Il 2 giugno, quando l’aria profuma d’estate e le giornate si allungano sotto il sole, l’Italia si veste di tricolore per celebrare la Festa della Repubblica. Una data che non è solo una ricorrenza sul calendario, ma un simbolo vivo della nostra identità, della libertà conquistata, e della democrazia costruita con sacrificio, speranza e partecipazione. Il 2 giugno 1946 il popolo italiano, uscito da anni bui di guerra e dittatura, fu chiamato a una scelta storica: monarchia o repubblica. Per la prima volta votarono anche le donne, segnando l’inizio di un’Italia nuova, fondata non più su privilegi dinastici, ma sulla volontà popolare. Con oltre 12 milioni di voti, la Repubblica prese vita. Fu un atto di coraggio collettivo. Una nazione che si rialzava, scegliendo la strada difficile ma luminosa della democrazia. Oggi, a 79 anni da quel giorno, il 2 giugno non è solo una celebrazione istituzionale. È un momento per fermarsi a riflettere su cosa significhi essere cittadini di una Repubblica. È un invito a ricordare che ogni diritto è frutto di una conquista, ogni libertà un dono da custodire, ogni voce un tassello della nostra comunità. La Repubblica è fatta di persone. Di lavoratori che si alzano all’alba, di insegnanti che coltivano il pensiero, di medici che curano con dedizione, di giovani che lottano per un futuro possibile. È fatta di memoria e di responsabilità. Di chi ha dato la vita per la Costituzione, e di chi oggi, in silenzio, la onora ogni giorno con piccoli gesti di civiltà e rispetto. La Sardegna, con la sua storia millenaria, le sue tradizioni forti, la lingua che resiste, e un popolo fiero e accogliente, ha dato e continua a dare un contributo prezioso alla Repubblica. Dai pastori che custodiscono la terra, agli emigrati che hanno portato l’isola nel cuore del mondo, ai tanti sardi che lavorano nelle forze armate, nei presìdi sanitari, nelle scuole: è anche grazie a loro se l’Italia cammina ogni giorno, tra le sfide e i sogni.

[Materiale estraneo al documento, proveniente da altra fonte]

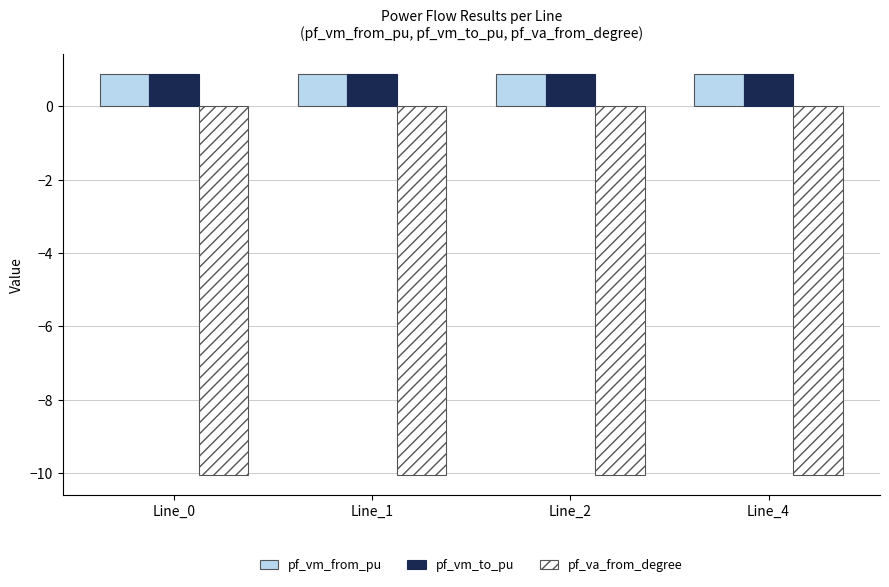

True or false: pf_vm_to_pu has a value of 0.9 at Line_1.

True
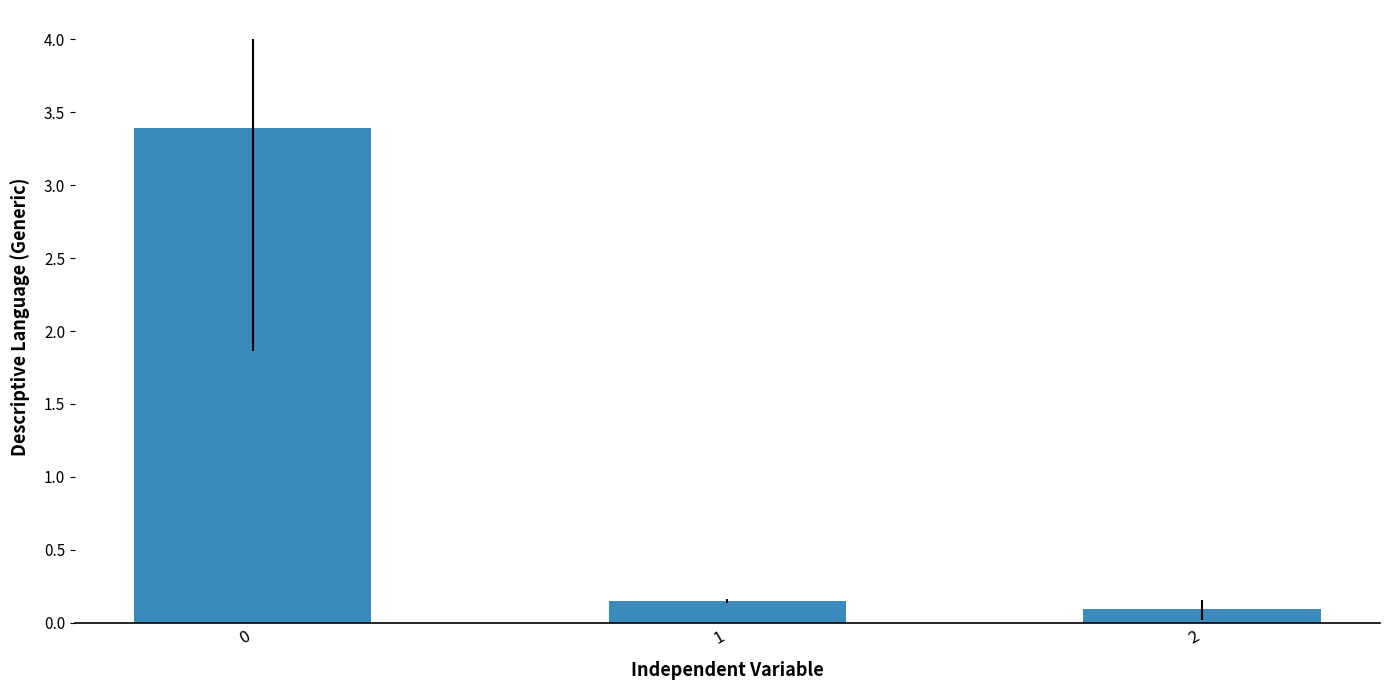

What is the sum of the values at 1 and 2?

0.2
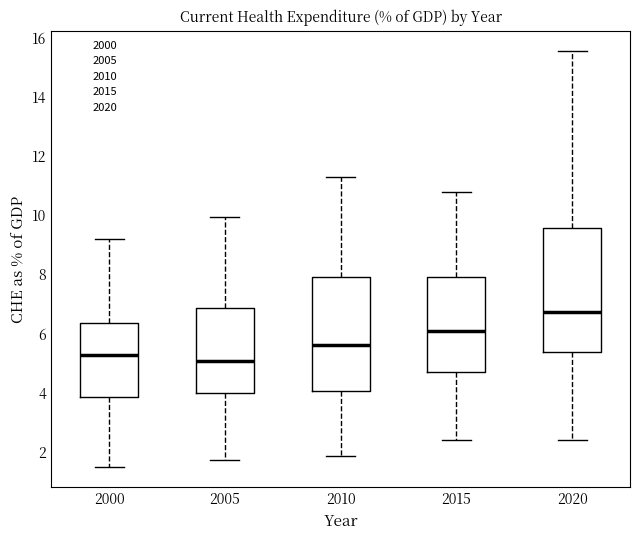

Comparing the boxes themselves (not the whiskers), which one is the tallest?

2020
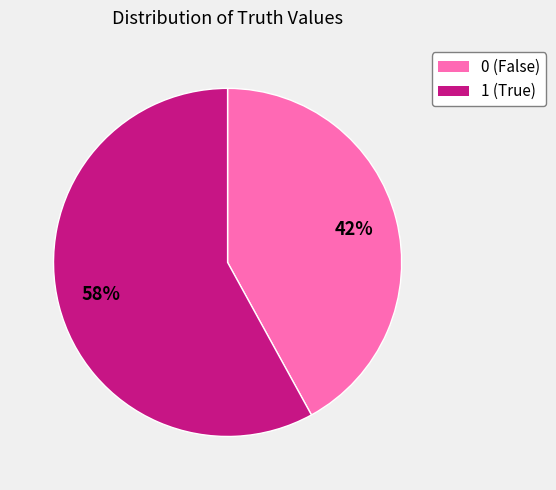

Rank the categories by value from highest to lowest.

1, 0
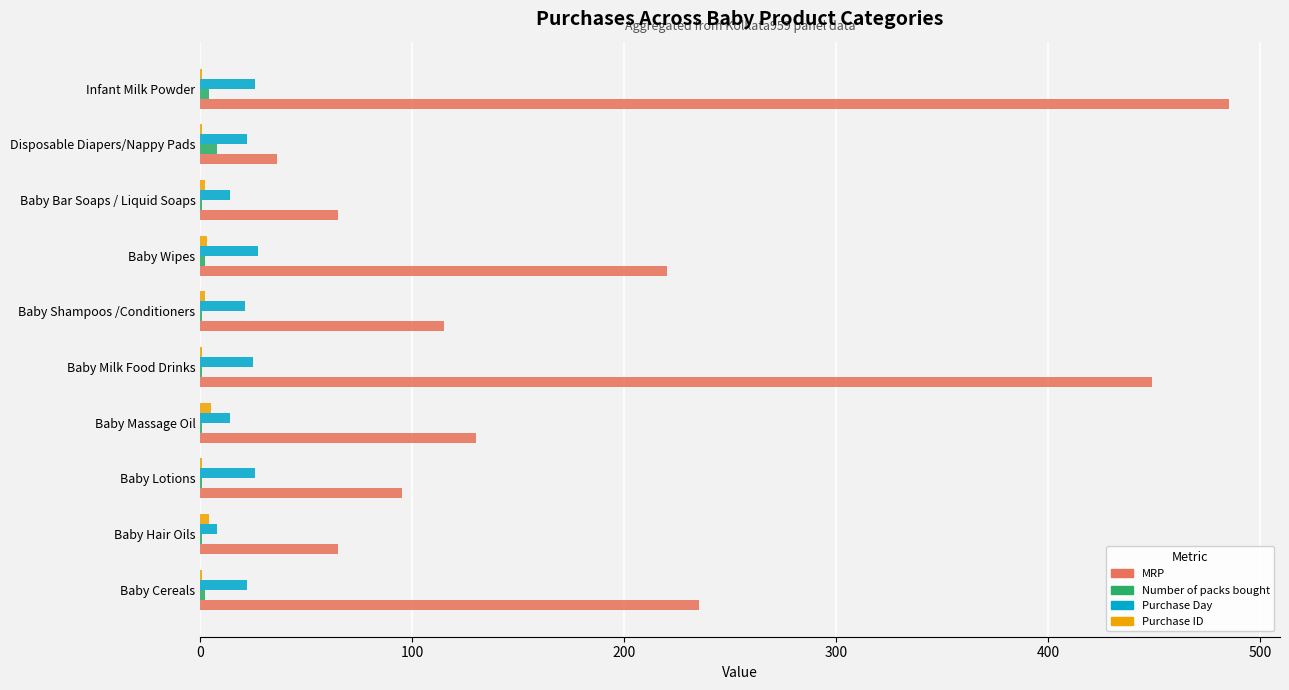

How many distinct data groups are displayed?

4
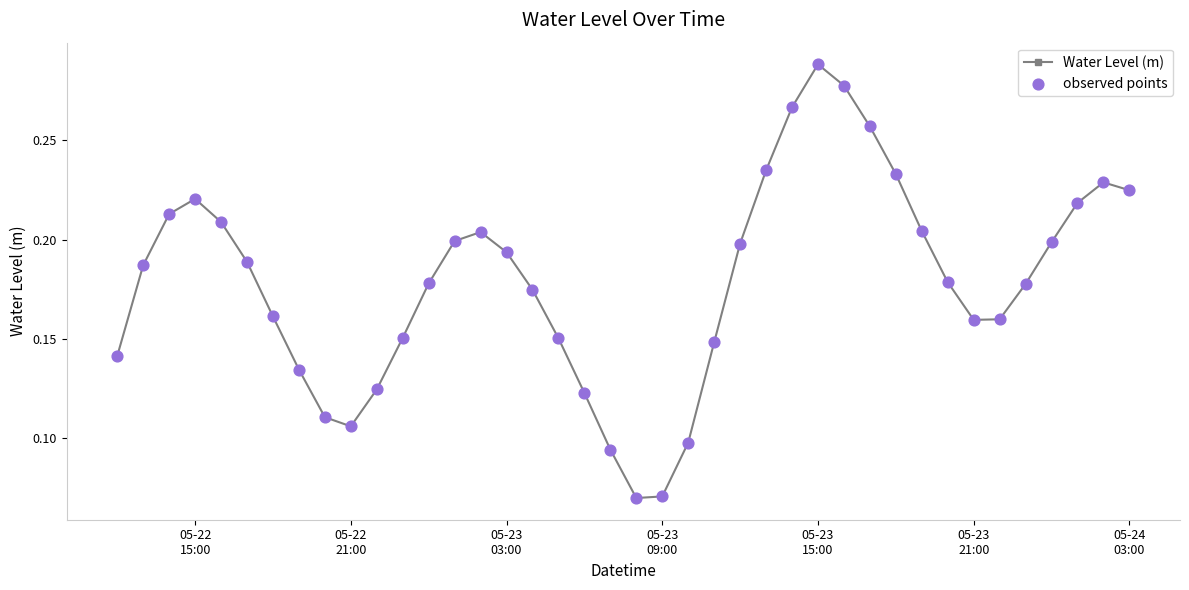

True or false: the data has more than 1 interior local peaks.

True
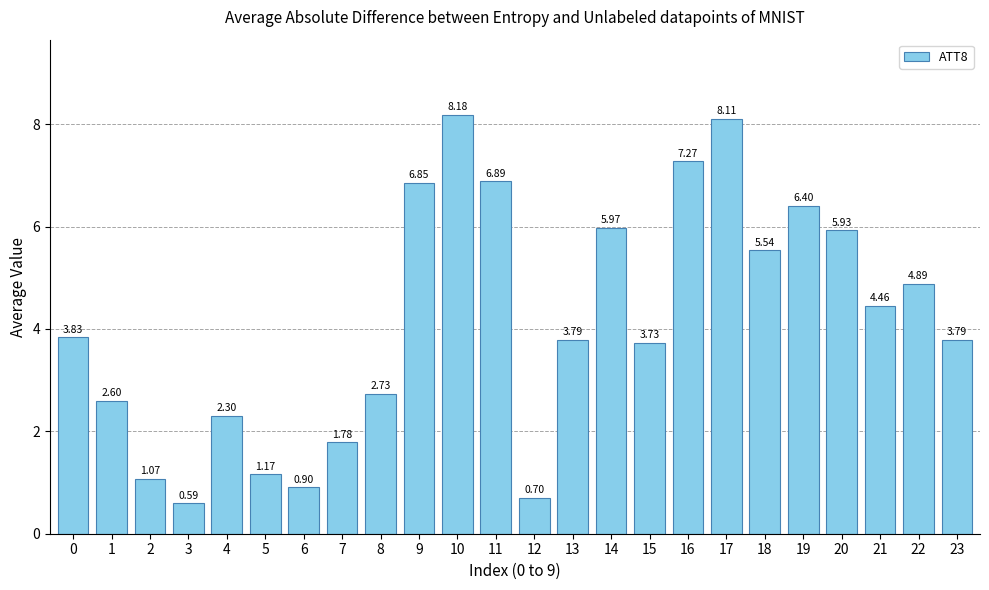

Is it true that the value at 13 is 3.8?

True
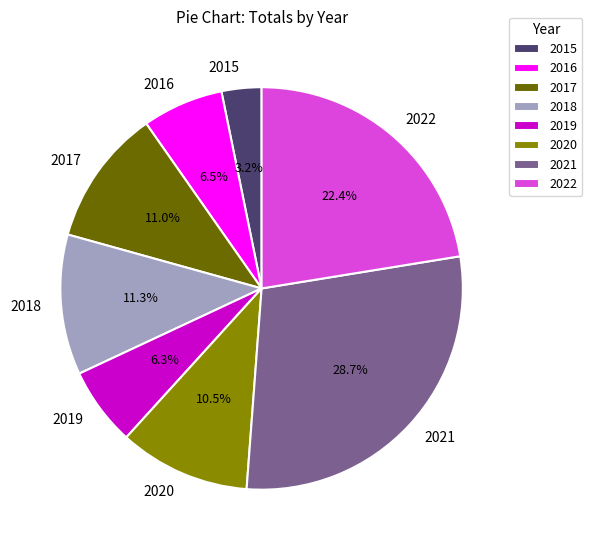

Does 2015 account for over 50% of the chart?

No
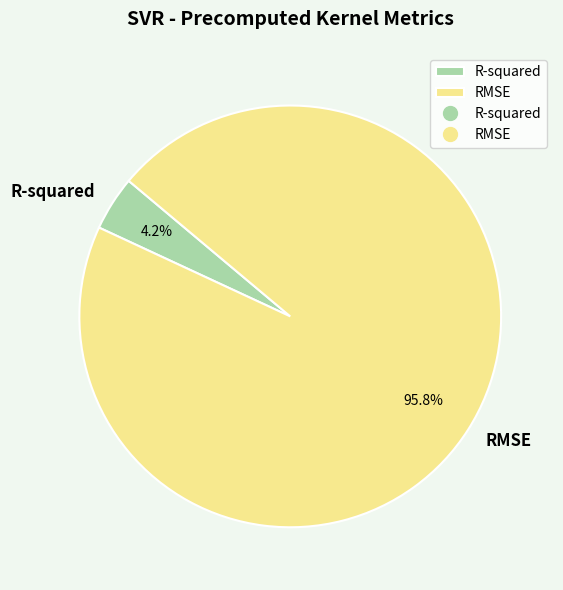

How many slices are in this pie chart?

2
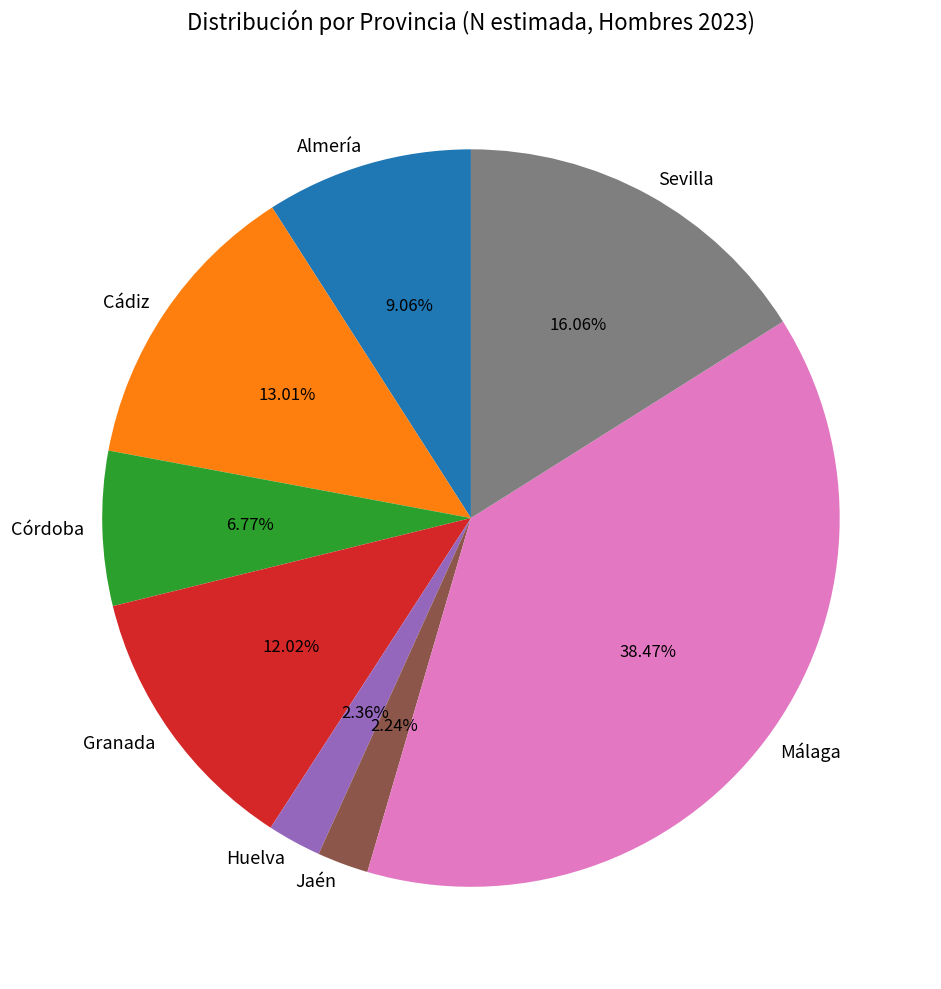

Which slice is the largest?

Málaga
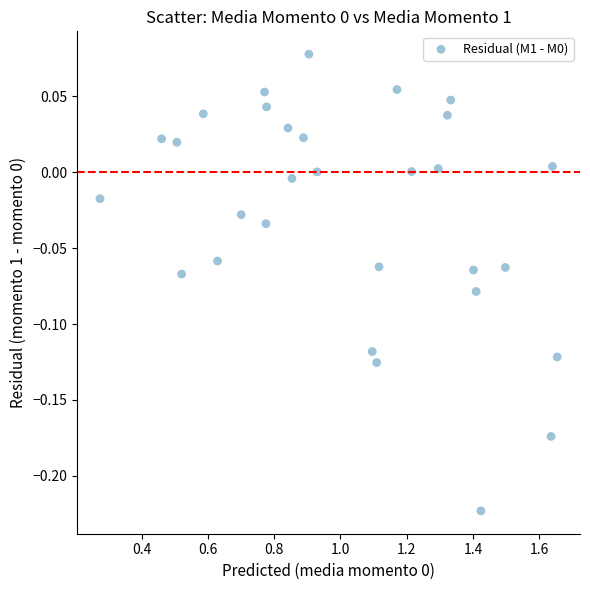

What is the range of X values (max minus min)?

1.4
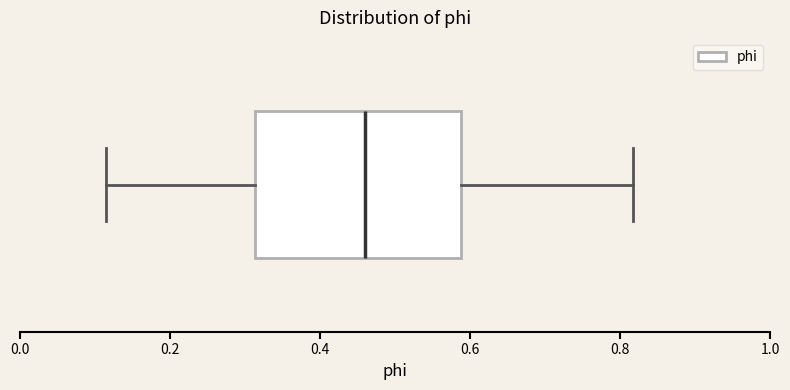

Read this box plot against the x-axis: the position of the median line, the range covered by the box, and the ends of both whiskers. The values are not printed on the chart, so give them approximately, as read against the axis.

median 0.46, box 0.32 to 0.58, whiskers 0.12 to 0.82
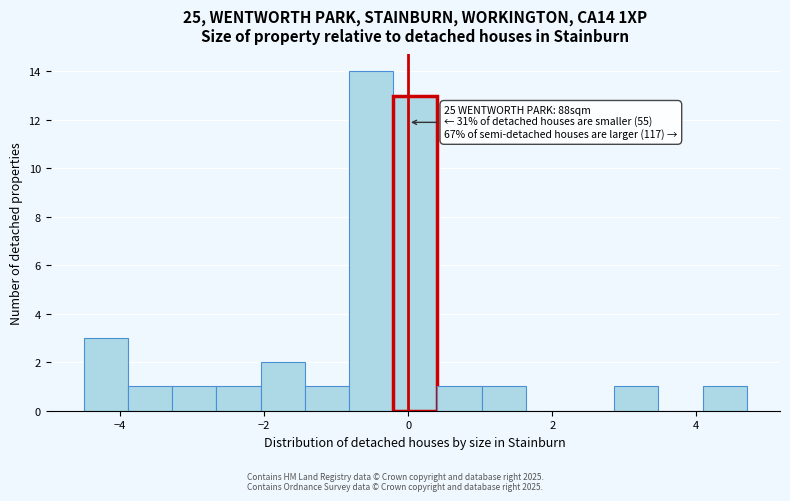

Read against the x-axis, roughly where is the centre of the tallest bar?

-0.6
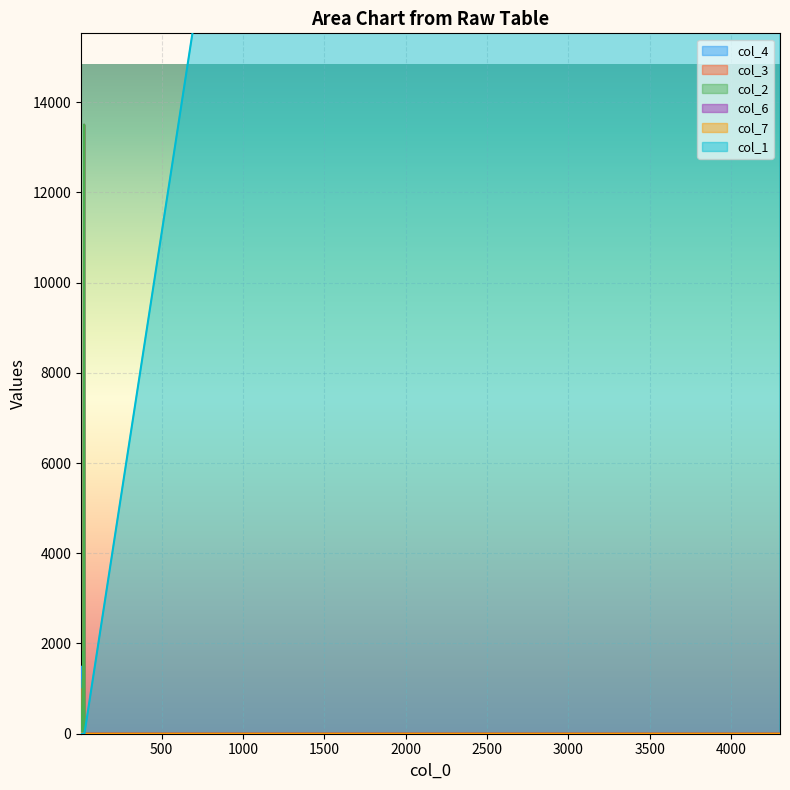

Where do col_1 and col_2 first cross each other?

8 and 9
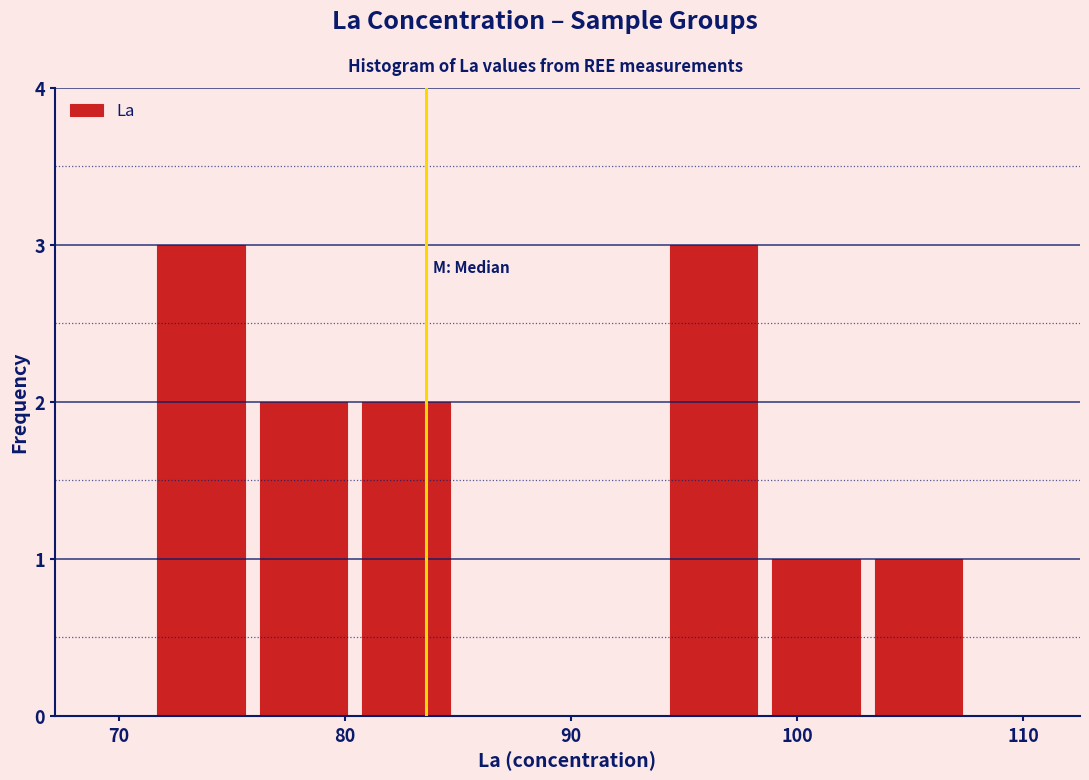

What is the height of the bar covering 76 to 81 on the x-axis? Neither the bar edges nor the heights are printed on the chart, so give them approximately, as read against the axes.

2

In ogni piccolo paese sardo, oggi come nel 1946, vive un senso profondo di appartenenza, un rispetto antico per i valori della comunità e della giustizia. La parata ai Fori Imperiali, l’omaggio al Milite Ignoto, le bandiere che sventolano dai balconi, non sono semplici riti. Sono richiami a un’appartenenza comune. Ricordano che, pur nelle diversità, siamo uniti da un progetto che si chiama Italia. Un progetto sempre in costruzione, che ha bisogno del contributo di tutti: delle istituzioni, delle famiglie, delle scuole, delle nuove generazioni. In un mondo attraversato da tensioni e cambiamenti rapidi, la Festa della Repubblica ci invita a restare saldi nei valori che la fondano: dignità, libertà, uguaglianza, solidarietà. Ci ricorda che essere Repubblica significa sapersi comunità, nei momenti di gioia e in quelli di crisi. Significa non dimenticare mai da dove veniamo, per sapere sempre dove vogliamo andare.
Oggi l’Italia si stringe attorno al suo inno, ai suoi simboli, alla sua storia. E con il cuore gonfio di orgoglio, rinnova la promessa fatta nel ’46: quella di essere una Repubblica “fondata sul lavoro”, sulla giustizia e sulla pace.
Buona Festa della Repubblica a tutti. Viva l’Italia. Viva la Sardegna.